BEGIN LISTED ENTRIES
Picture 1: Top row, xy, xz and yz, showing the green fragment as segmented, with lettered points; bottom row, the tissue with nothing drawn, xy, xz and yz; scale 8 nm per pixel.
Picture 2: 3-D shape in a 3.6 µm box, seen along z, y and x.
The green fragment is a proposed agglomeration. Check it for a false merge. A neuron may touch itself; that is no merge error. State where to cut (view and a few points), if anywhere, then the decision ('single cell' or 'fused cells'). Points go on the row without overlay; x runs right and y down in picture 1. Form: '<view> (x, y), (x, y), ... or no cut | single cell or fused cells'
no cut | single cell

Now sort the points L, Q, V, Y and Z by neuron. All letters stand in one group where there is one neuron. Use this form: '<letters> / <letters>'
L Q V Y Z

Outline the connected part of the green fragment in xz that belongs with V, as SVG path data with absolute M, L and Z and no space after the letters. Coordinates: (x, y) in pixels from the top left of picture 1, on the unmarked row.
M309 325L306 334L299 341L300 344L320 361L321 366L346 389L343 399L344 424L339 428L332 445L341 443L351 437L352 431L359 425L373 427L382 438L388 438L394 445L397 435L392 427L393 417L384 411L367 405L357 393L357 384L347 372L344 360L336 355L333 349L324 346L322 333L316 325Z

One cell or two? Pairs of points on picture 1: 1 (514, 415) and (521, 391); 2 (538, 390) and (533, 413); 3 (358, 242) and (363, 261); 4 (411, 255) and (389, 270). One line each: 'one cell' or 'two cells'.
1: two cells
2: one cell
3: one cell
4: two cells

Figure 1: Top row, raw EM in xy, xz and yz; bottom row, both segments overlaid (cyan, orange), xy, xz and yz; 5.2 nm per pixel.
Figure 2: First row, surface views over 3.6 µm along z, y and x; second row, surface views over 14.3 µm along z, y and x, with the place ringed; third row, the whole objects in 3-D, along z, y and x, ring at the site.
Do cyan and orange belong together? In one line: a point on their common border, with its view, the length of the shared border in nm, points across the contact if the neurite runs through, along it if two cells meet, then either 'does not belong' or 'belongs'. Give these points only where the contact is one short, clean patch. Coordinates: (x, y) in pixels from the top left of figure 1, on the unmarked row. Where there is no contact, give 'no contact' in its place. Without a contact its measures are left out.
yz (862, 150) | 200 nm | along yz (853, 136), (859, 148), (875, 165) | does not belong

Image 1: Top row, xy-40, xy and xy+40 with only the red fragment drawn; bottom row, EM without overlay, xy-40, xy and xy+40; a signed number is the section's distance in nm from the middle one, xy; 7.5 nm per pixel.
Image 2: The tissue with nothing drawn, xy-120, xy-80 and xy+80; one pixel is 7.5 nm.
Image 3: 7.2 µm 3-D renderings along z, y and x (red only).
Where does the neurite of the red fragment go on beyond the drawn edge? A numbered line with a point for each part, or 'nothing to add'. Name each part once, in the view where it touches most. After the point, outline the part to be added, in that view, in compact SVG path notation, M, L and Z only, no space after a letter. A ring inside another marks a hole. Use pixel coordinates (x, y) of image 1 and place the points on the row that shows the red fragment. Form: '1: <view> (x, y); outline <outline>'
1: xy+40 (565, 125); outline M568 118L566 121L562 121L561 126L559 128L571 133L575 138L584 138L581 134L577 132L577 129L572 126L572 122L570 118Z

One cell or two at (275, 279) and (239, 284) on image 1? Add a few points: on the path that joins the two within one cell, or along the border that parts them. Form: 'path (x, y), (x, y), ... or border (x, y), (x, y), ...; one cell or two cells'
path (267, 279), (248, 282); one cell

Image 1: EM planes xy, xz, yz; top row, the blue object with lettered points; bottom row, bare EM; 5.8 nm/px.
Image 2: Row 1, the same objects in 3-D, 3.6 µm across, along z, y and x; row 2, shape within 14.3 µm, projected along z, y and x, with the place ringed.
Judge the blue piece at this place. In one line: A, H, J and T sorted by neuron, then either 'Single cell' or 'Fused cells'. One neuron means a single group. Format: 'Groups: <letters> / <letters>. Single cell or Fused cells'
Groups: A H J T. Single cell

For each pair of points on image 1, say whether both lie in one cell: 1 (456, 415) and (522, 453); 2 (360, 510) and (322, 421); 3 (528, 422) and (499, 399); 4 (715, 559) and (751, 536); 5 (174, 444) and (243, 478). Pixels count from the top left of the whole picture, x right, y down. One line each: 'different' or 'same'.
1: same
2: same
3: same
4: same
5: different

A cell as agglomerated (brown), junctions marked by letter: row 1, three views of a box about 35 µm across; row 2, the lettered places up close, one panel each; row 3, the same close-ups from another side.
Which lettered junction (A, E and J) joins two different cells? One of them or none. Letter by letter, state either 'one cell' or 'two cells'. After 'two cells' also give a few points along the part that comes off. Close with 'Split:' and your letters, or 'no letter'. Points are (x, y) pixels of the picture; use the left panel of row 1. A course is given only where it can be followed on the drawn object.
END LISTED ENTRIES
### [TASK INSTRUCTIONS]
Using the entries above, repeat only the lines from the one containing "Now sort the" through the one containing "Figure 2: First", end lines included.

### [YOUR RESPONSE]
Now sort the points L, Q, V, Y and Z by neuron. All letters stand in one group where there is one neuron. Use this form: '<letters> / <letters>'
L Q V Y Z

Outline the connected part of the green fragment in xz that belongs with V, as SVG path data with absolute M, L and Z and no space after the letters. Coordinates: (x, y) in pixels from the top left of picture 1, on the unmarked row.
M309 325L306 334L299 341L300 344L320 361L321 366L346 389L343 399L344 424L339 428L332 445L341 443L351 437L352 431L359 425L373 427L382 438L388 438L394 445L397 435L392 427L393 417L384 411L367 405L357 393L357 384L347 372L344 360L336 355L333 349L324 346L322 333L316 325Z

One cell or two? Pairs of points on picture 1: 1 (514, 415) and (521, 391); 2 (538, 390) and (533, 413); 3 (358, 242) and (363, 261); 4 (411, 255) and (389, 270). One line each: 'one cell' or 'two cells'.
1: two cells
2: one cell
3: one cell
4: two cells

Figure 1: Top row, raw EM in xy, xz and yz; bottom row, both segments overlaid (cyan, orange), xy, xz and yz; 5.2 nm per pixel.
Figure 2: First row, surface views over 3.6 µm along z, y and x; second row, surface views over 14.3 µm along z, y and x, with the place ringed; third row, the whole objects in 3-D, along z, y and x, ring at the site.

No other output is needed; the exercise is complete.